Nivèlement par le bas ? Enfermement dans sa position ? Pas du tout. Quand des apprentissages font sens, entre autres parce qu’ils s’appuient (sans y camper) sur de possibles fiertés, on va plus loin. Quand les enseignants, formés à cela, peuvent tenir compte des approches propres à un milieu, un autre travail se réalise que s’il se fait dans le mélange de tout et tous. Il y a aussi une force de l’« entre semblables » qui peut rendre des audaces possibles : s’autoriser à apprendre et même à devenir différent. Pas facilement, mais quand même… Une de mes recherches a été de voir comment, avec quoi, accompagner les nécessaires ruptures lorsqu’on passe des sociocultures familiales aux sociocultures scolaires.
Ce « oui et non » veut simplement mettre en avant la nécessité d’autres politiques que la promotion de la mixité sociale : « Donner aux écoles en discrimination positive des moyens suffisants pour donner à tous l’envie de les fréquenter » [7]… et chercher donc ce que sont ces moyens suffisants. Selon Philippe MEIRIEU [8], la mixité « exigerait la fondation d’une “école commune”, une véritable “politique d’éducation prioritaire” (…), un véritable accompagnement, des locaux adaptés pour aider vraiment les écoles situées dans les quartiers pauvres et une vraie politique de la ville permettant de repenser en même temps la question de l’habitat, du tissu social et économique de proximité, des transports. Plus notre ambition nous amène à vouloir faire réussir les élèves les plus fragiles, plus cela demande d’efforts et coute cher. (…) On veut bien à la rigueur payer pour que “les pauvres” fassent des études, mais à condition que cela ne coute pas plus cher (et si possible moins) que les études des “riches”. Et nous continuons à arroser là où c’est mouillé. »

notes:

[1Ph. MEIRIEU, Cesser d’arroser là où c’est mouillé, Le café pédagogique, déc. 2010.

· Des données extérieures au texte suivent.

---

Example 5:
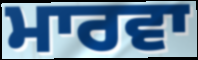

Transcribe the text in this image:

ਮਾਰਵਾ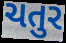
ચતુર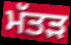
ਮੱਤੜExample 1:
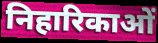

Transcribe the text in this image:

निहारिकाओं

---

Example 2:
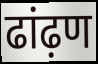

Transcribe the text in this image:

ढांढ़ण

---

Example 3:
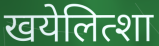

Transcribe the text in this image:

खयेलित्शा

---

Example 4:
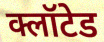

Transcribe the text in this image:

क्लॉटेड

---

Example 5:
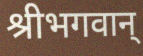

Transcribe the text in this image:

श्रीभगवान्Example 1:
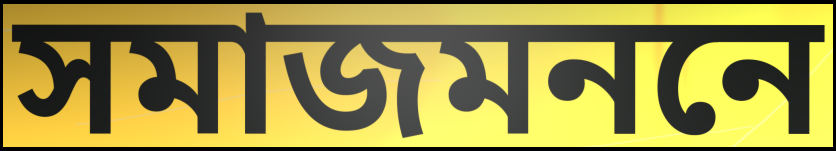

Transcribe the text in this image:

[2Voir J. BERNARDIN, De la maison à l’école, Cahiers pédagogiques n° 486, jan. 2011

[3C. PASSERIEUX, Réussir dès l’école maternelle, Échec à l’Échec n° 160, mars 2003.

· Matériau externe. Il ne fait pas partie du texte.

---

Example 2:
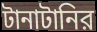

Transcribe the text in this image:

টানাটানির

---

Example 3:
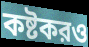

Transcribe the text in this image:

কষ্টকরও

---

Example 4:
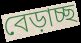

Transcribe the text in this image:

বেড়াচ্ছ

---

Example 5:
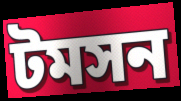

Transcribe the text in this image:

টমসনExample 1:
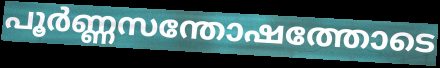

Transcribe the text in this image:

പൂർണ്ണസന്തോഷത്തോടെ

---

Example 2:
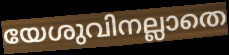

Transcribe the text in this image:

യേശുവിനല്ലാതെ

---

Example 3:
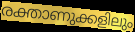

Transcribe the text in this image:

രക്താണുക്കളിലും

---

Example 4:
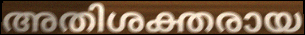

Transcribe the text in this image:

അതിശക്തരായ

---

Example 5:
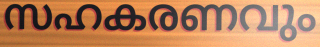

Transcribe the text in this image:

സഹകരണവും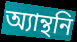
অ্যান্থনি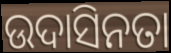
ଉଦାସିନତା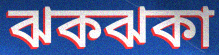
ঝকঝকা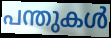
പന്തുകൾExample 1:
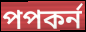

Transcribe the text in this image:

পপকর্ন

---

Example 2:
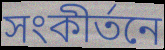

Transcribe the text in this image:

সংকীর্তনে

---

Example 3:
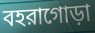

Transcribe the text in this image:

বহরাগোড়া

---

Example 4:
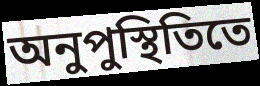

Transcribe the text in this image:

অনুপুস্থিতিতে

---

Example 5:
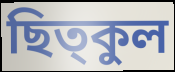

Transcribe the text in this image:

ছিত্কুল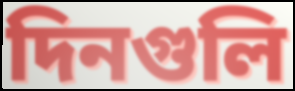
দিনগুলিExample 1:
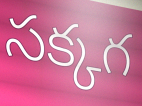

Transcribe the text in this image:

సక్కగ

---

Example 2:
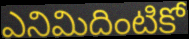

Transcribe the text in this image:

ఎనిమిదింటికో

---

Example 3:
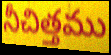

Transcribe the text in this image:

నీచిత్తము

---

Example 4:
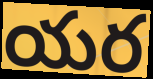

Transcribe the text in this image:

యర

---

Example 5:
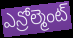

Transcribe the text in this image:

[4Expression du Cresas citée par J.Y. ROCHEX, Le devenir de la politique d’éducation prioritaire, excellence pour les uns, renoncement et mesures sécuritaires pour les autres ?, Agence Éducation Formation, oct. 2010.

[5Autre chose que les saupoudrages et l’investissement ridicule (même pas 1 % du budget enseignement) de la Communauté française.

[6V. DE GAULEJAC, Les sources de la honte, Desclée de Brouwer, 1996.

[7P. CHARDOME, président de la CGSP enseignement, le Soir du 15 mars 2011.

[8Ph. MEIRIEU, Cesser d’arroser là où c’est mouillé, Le café pédagogique, déc. 2010.